Task brief>
How many lines in the rows below contain the word "τοίχους", matching case? Reply with the number only.

* * * * * * *

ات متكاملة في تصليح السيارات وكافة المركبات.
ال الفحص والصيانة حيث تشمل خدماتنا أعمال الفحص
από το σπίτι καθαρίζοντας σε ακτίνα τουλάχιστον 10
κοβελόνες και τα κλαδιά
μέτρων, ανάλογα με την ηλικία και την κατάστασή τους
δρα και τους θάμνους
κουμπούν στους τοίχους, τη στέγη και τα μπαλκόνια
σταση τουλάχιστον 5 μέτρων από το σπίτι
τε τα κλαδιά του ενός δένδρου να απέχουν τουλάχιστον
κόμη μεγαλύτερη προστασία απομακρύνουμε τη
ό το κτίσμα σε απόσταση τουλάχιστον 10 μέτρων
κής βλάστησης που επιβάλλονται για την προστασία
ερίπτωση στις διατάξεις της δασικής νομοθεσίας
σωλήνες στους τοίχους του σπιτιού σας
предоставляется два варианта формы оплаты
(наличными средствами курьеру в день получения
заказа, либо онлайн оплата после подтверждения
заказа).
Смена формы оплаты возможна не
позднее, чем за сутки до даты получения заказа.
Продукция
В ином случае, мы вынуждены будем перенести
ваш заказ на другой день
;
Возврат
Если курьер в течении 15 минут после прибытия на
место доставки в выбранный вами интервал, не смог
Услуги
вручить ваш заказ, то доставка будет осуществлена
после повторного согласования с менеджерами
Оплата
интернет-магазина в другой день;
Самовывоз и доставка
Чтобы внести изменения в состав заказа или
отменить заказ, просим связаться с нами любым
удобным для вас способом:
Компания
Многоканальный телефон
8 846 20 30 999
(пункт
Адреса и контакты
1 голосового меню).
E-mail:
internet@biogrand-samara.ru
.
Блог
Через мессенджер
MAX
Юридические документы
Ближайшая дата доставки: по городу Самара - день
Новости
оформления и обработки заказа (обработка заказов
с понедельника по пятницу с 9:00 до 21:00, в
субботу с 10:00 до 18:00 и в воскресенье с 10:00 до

* * * * * * *

Response to this task>
2